NAND read: device 0 offset 0x300000, size 0x700000
 7340032 bytes read: OK

NAND read: device 0 offset 0xa00000, size 0x100000
 1048576 bytes read: OK
Kernel image @ 0x80800000 [ 0x000000 - 0x617290 ]
[    2.793281] VFS: Mounted root (ubifs filesystem) readonly on device 0:14.
[    2.800990] devtmpfs: mounted
[    2.805094] Freeing unused kernel memory: 540K (80aa1000 - 80b28000)
sh: cannot set terminal process group (-1): Inappropriate ioctl for device
sh: no job control in this shell

At this point you need to change root password and reboot the box in order for system to boot properly with all the auto-run programs. To do that you will need to remount the root filesystem in read-write mode (mount -oremount,rw /) and then execute passwd command. After a reboot you are landed in a hkbridge utility by default so you need to type in "exit_factory" as input cmd. After that you will be prompted with a default login screen. The system itself is running busybox. The ssh is a part of dropbearmulti package which didn't have openssh server compiled in so I had to stick with the serial console over FTDI to make any further changes. The unit is running some proprietary binaries from Xiaomi and those had some .conf files with relevant information. The important bit was the model identifier in the config. I can't recall exactly what was my model identifier, but you need to change it to EU version which is aqhm02.

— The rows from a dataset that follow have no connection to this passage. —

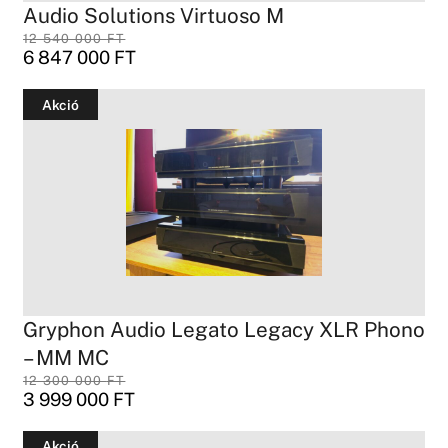
Audio Solutions Virtuoso M
12 540 000
FT
6 847 000
FT
Akció
Gryphon Audio Legato Legacy XLR Phono
– MM MC
12 300 000
FT
3 999 000
FT
Akció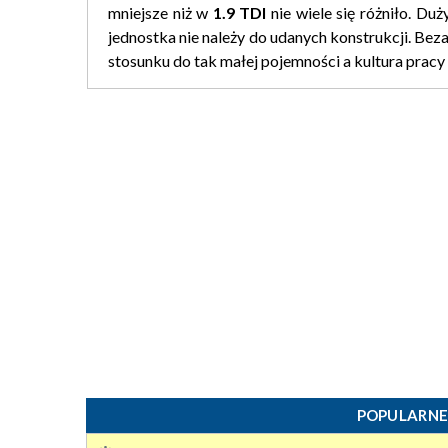
mniejsze niż w
1.9 TDI
nie wiele się różniło. Du
jednostka nie należy do udanych konstrukcji. Bez
stosunku do tak małej pojemności a kultura pracy 
POPULARNE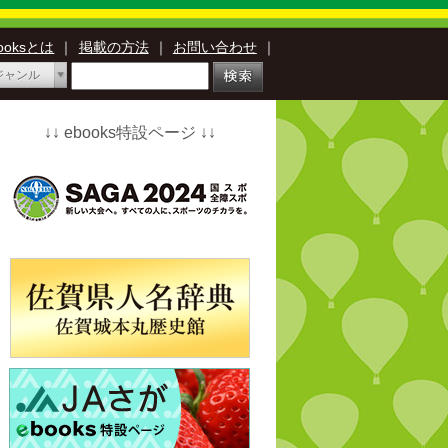
booksとは
｜
掲載の方法
｜
お問い合わせ
｜
ジャンル
↓↓ ebooks特設ページ ↓↓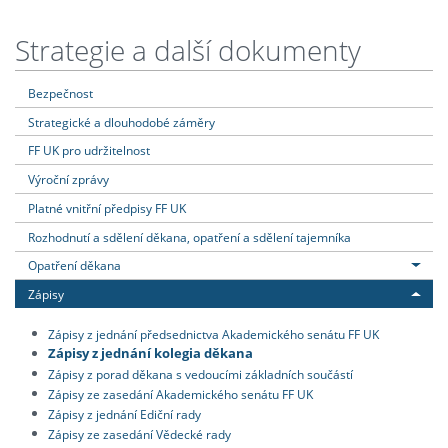
Strategie a další dokumenty
Bezpečnost
Strategické a dlouhodobé záměry
FF UK pro udržitelnost
Výroční zprávy
Platné vnitřní předpisy FF UK
Rozhodnutí a sdělení děkana, opatření a sdělení tajemníka
Opatření děkana
Zápisy
Zápisy z jednání předsednictva Akademického senátu FF UK
Zápisy z jednání kolegia děkana
Zápisy z porad děkana s vedoucími základních součástí
Zápisy ze zasedání Akademického senátu FF UK
Zápisy z jednání Ediční rady
Zápisy ze zasedání Vědecké rady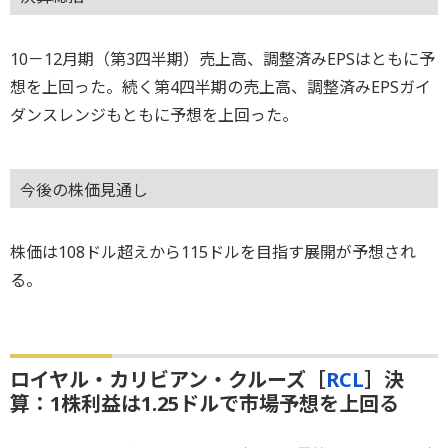
10－12月期（第3四半期）売上高、調整済みEPSはともに予
想を上回った。続く第4四半期の売上高、調整済みEPSガイ
ダンスレンジもともに予想を上回った。
今後の株価見通し
株価は108ドル超えから115ドルを目指す展開が予想され
る。
ロイヤル・カリビアン・クルーズ［
RCL
］決
算：1株利益は1.25ドルで市場予想を上回る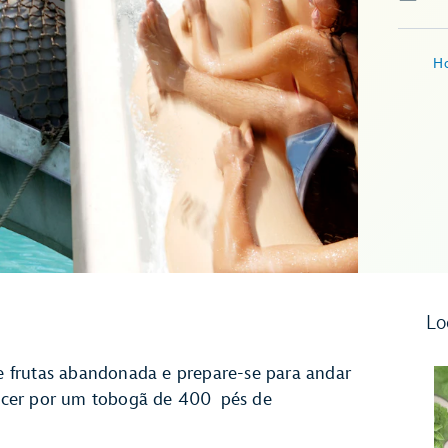
Ho
Lo
 frutas abandonada e prepare-se para andar
scer por um tobogã de 400 pés de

root@Aqara_Hub-1625:~# cd /lumi/conf/
root@Aqara_Hub-1625:/lumi/conf# grep aqhm02 device.conf

There are also a few files in /home/root/hkbridge which need to be changed: hostap.conf and wpa_ap.conf. Apparently the unit will not be visible to the MiHome app unless the ssid starts with "lumi-gateway-aqhm02_xxxxx". I also changed all occurrences of aqhm01 to aqhm02 in acc_creator.json just in case it's being used as well, but you can probably skip this. After all those modifications I rebooted the unit and it happily showed up in MiHome app using European servers.

Please note that I'm running firmware 1.6.8_003 on my HUB. There have been multiple reports that the above procedure does not work on 2.x versions. Unfortunately I cannot confirm that.

You don't really need to buy the European version which costs more than twice unless you hate the non-european plug of the Chinese hub version.